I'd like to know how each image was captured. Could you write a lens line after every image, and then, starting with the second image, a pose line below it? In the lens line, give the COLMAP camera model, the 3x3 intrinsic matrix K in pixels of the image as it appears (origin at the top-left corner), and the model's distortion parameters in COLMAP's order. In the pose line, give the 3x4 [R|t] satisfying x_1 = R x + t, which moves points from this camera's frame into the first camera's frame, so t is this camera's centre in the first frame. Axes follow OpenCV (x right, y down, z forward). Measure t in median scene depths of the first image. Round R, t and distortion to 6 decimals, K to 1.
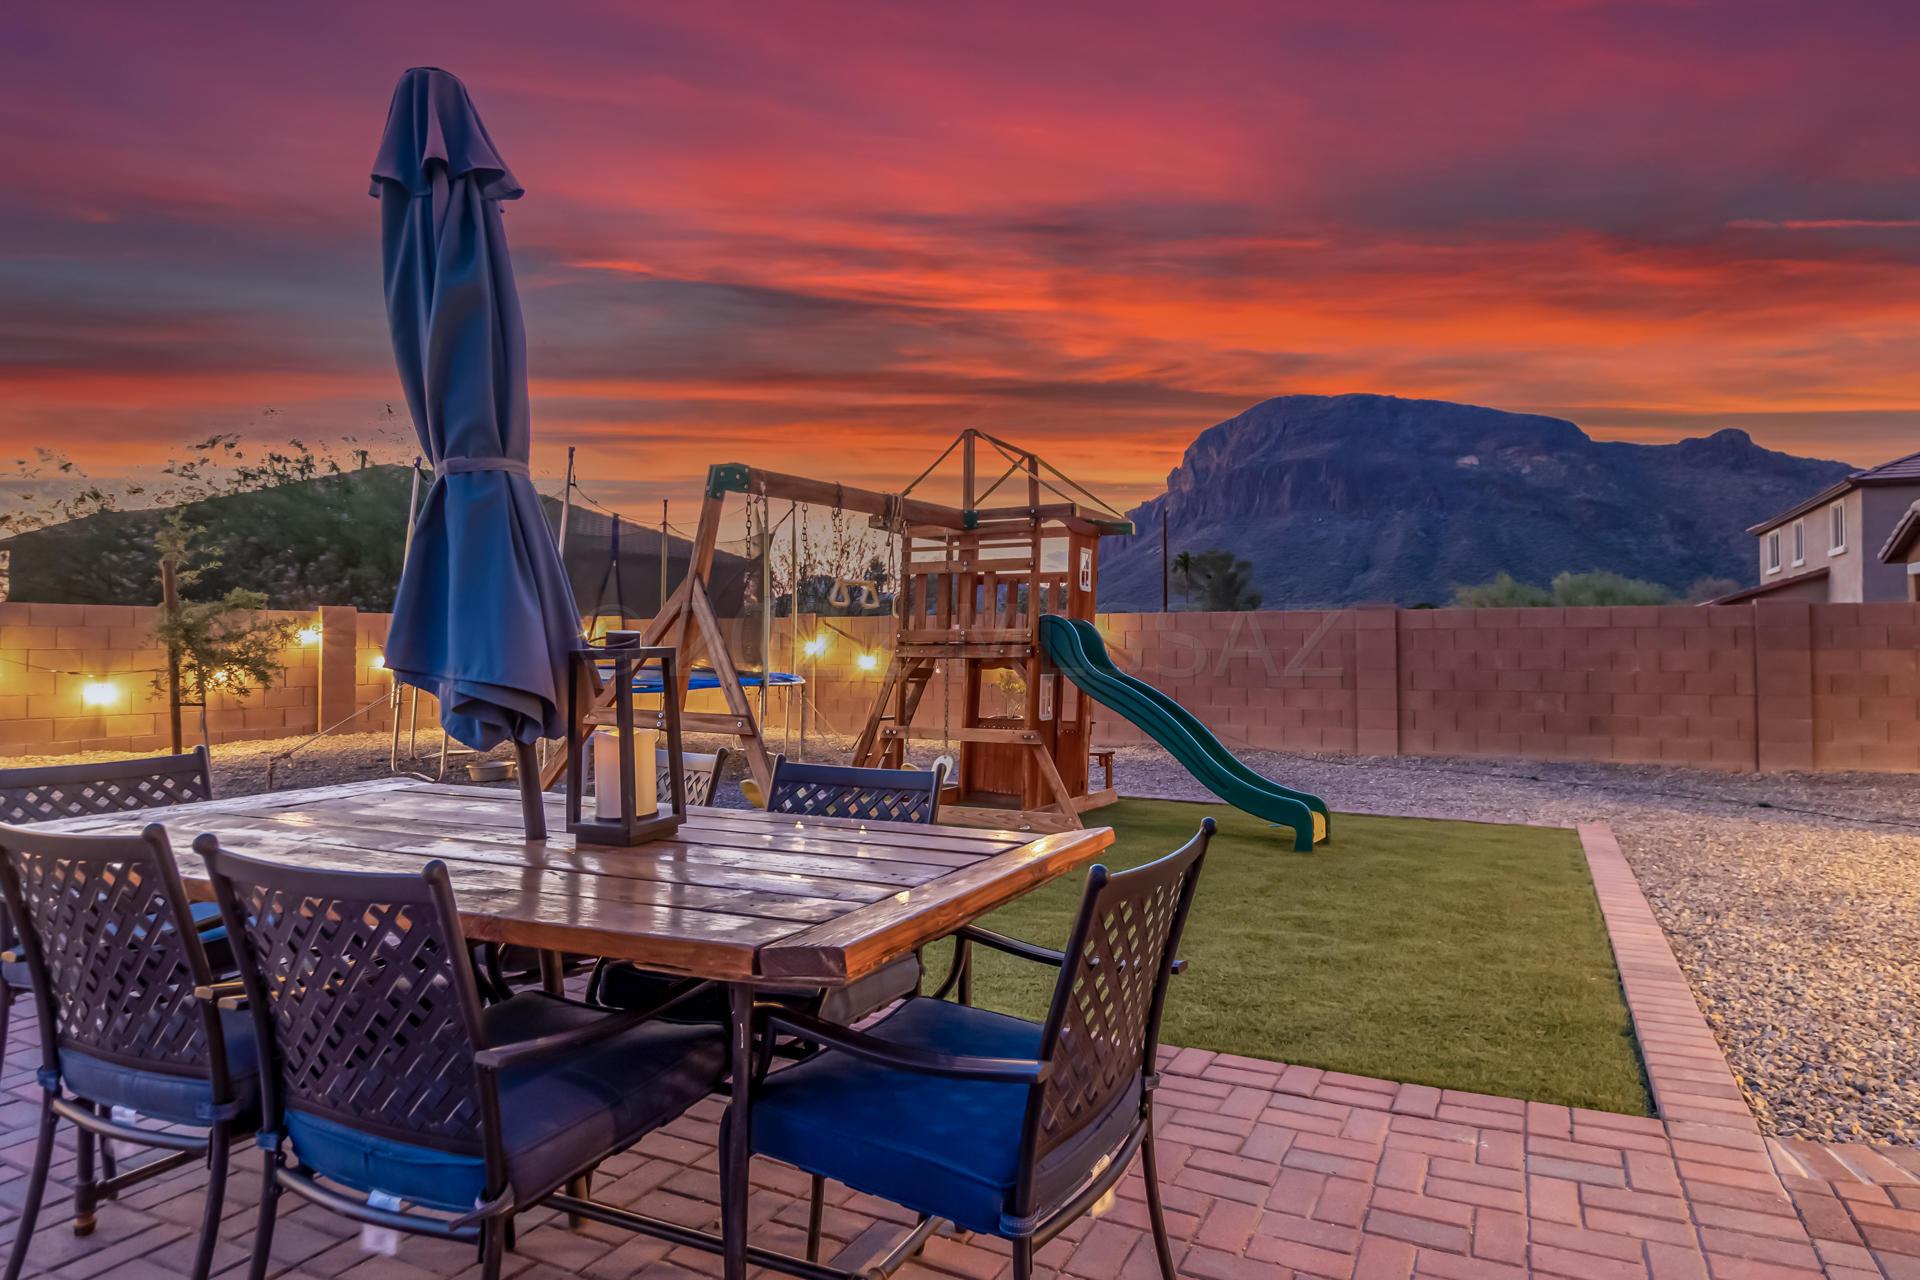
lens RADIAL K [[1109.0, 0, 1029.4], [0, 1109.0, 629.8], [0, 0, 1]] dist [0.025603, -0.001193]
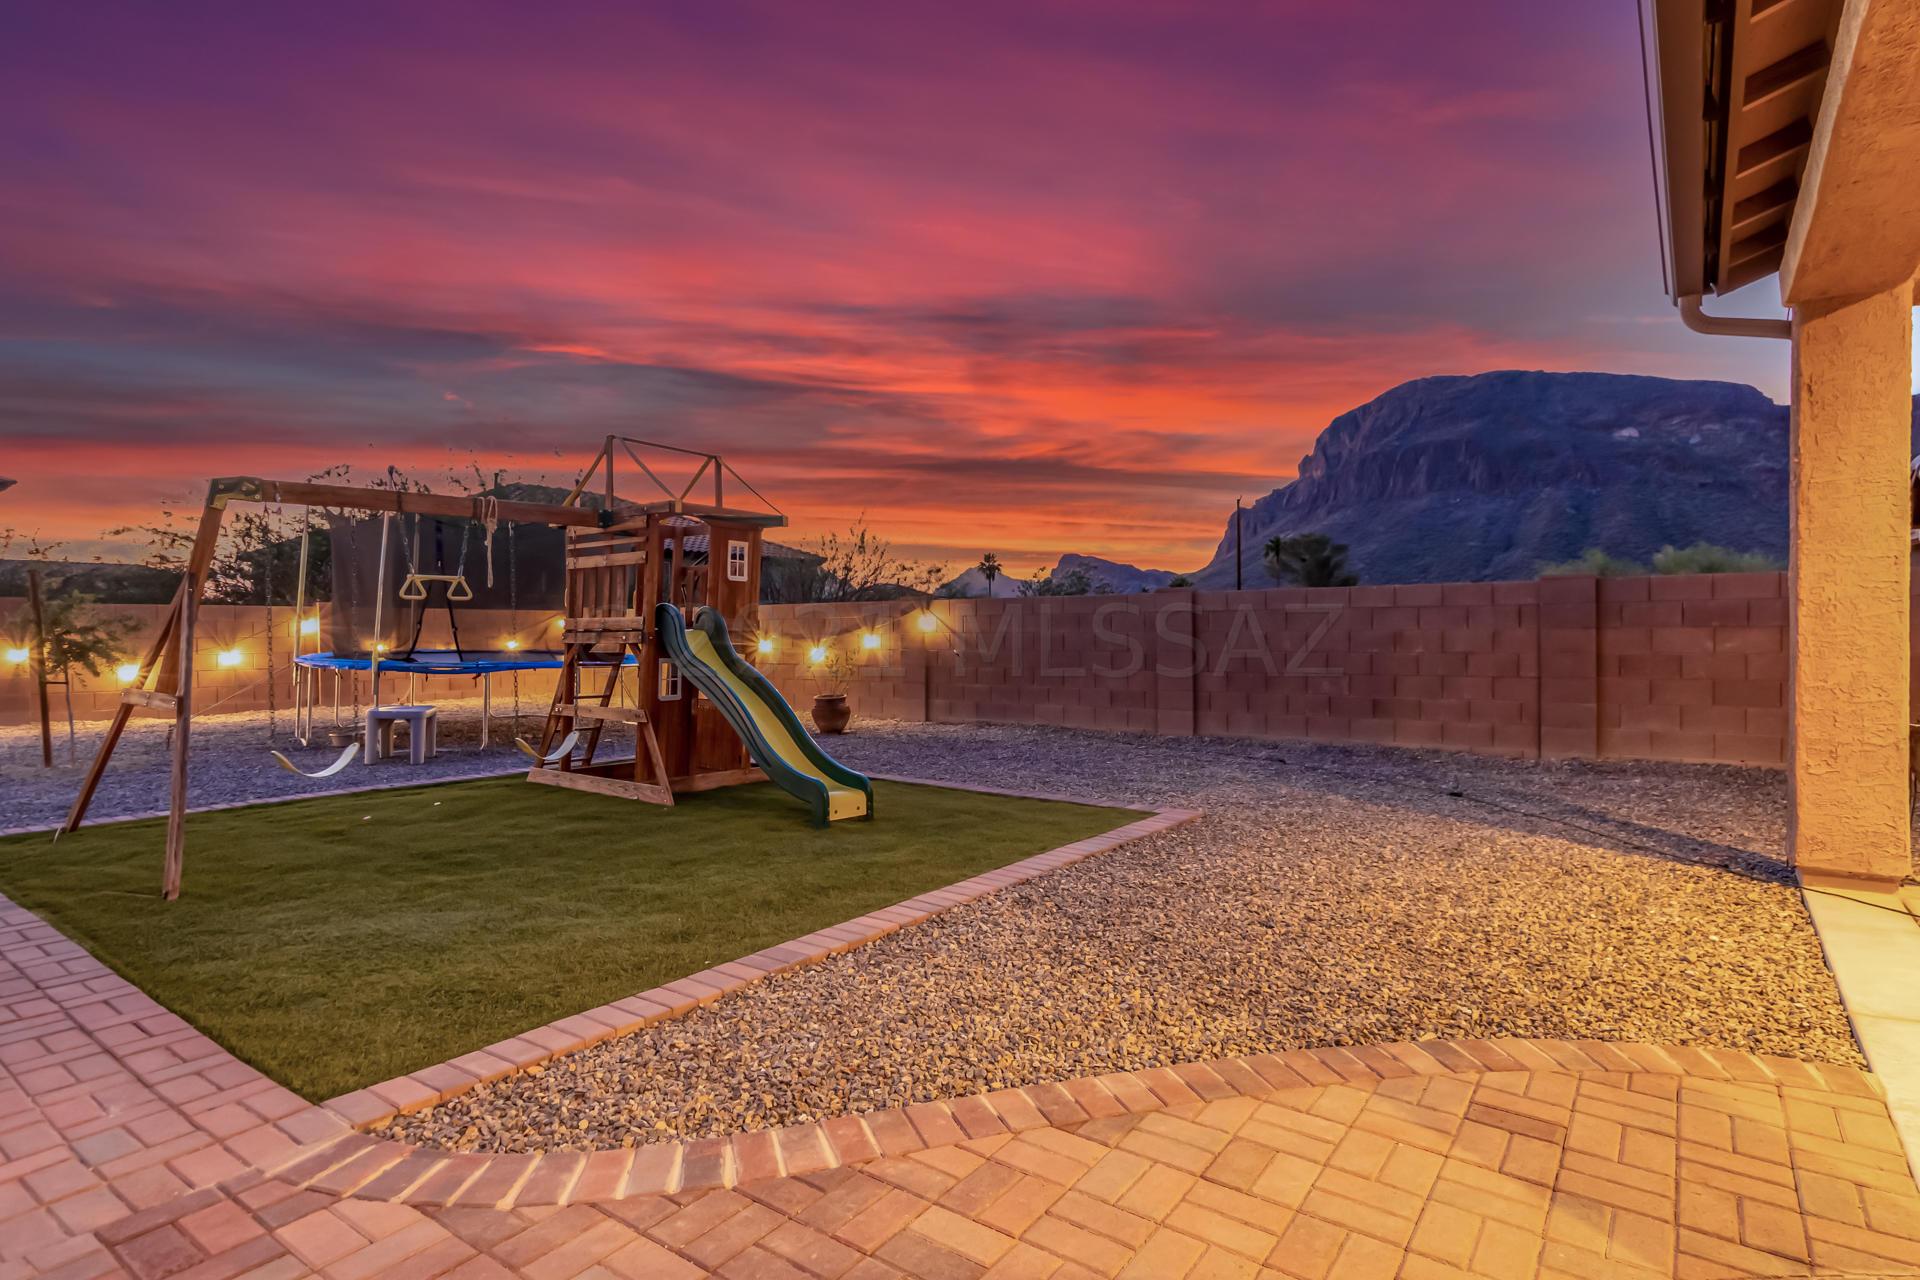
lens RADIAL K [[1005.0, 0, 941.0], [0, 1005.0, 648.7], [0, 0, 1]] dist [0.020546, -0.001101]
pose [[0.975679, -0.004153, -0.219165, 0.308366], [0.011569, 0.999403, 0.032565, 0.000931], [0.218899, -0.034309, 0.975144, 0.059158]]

----------------------------------------

• [EXERCISE BRIEF]: Pull every line of the material above into your reply without changing a character, and leave the pictures out.

• [SOLUTION FOR THIS TASK]:
I'd like to know how each image was captured. Could you write a lens line after every image, and then, starting with the second image, a pose line below it? In the lens line, give the COLMAP camera model, the 3x3 intrinsic matrix K in pixels of the image as it appears (origin at the top-left corner), and the model's distortion parameters in COLMAP's order. In the pose line, give the 3x4 [R|t] satisfying x_1 = R x + t, which moves points from this camera's frame into the first camera's frame, so t is this camera's centre in the first frame. Axes follow OpenCV (x right, y down, z forward). Measure t in median scene depths of the first image. Round R, t and distortion to 6 decimals, K to 1.
lens RADIAL K [[1109.0, 0, 1029.4], [0, 1109.0, 629.8], [0, 0, 1]] dist [0.025603, -0.001193]
lens RADIAL K [[1005.0, 0, 941.0], [0, 1005.0, 648.7], [0, 0, 1]] dist [0.020546, -0.001101]
pose [[0.975679, -0.004153, -0.219165, 0.308366], [0.011569, 0.999403, 0.032565, 0.000931], [0.218899, -0.034309, 0.975144, 0.059158]]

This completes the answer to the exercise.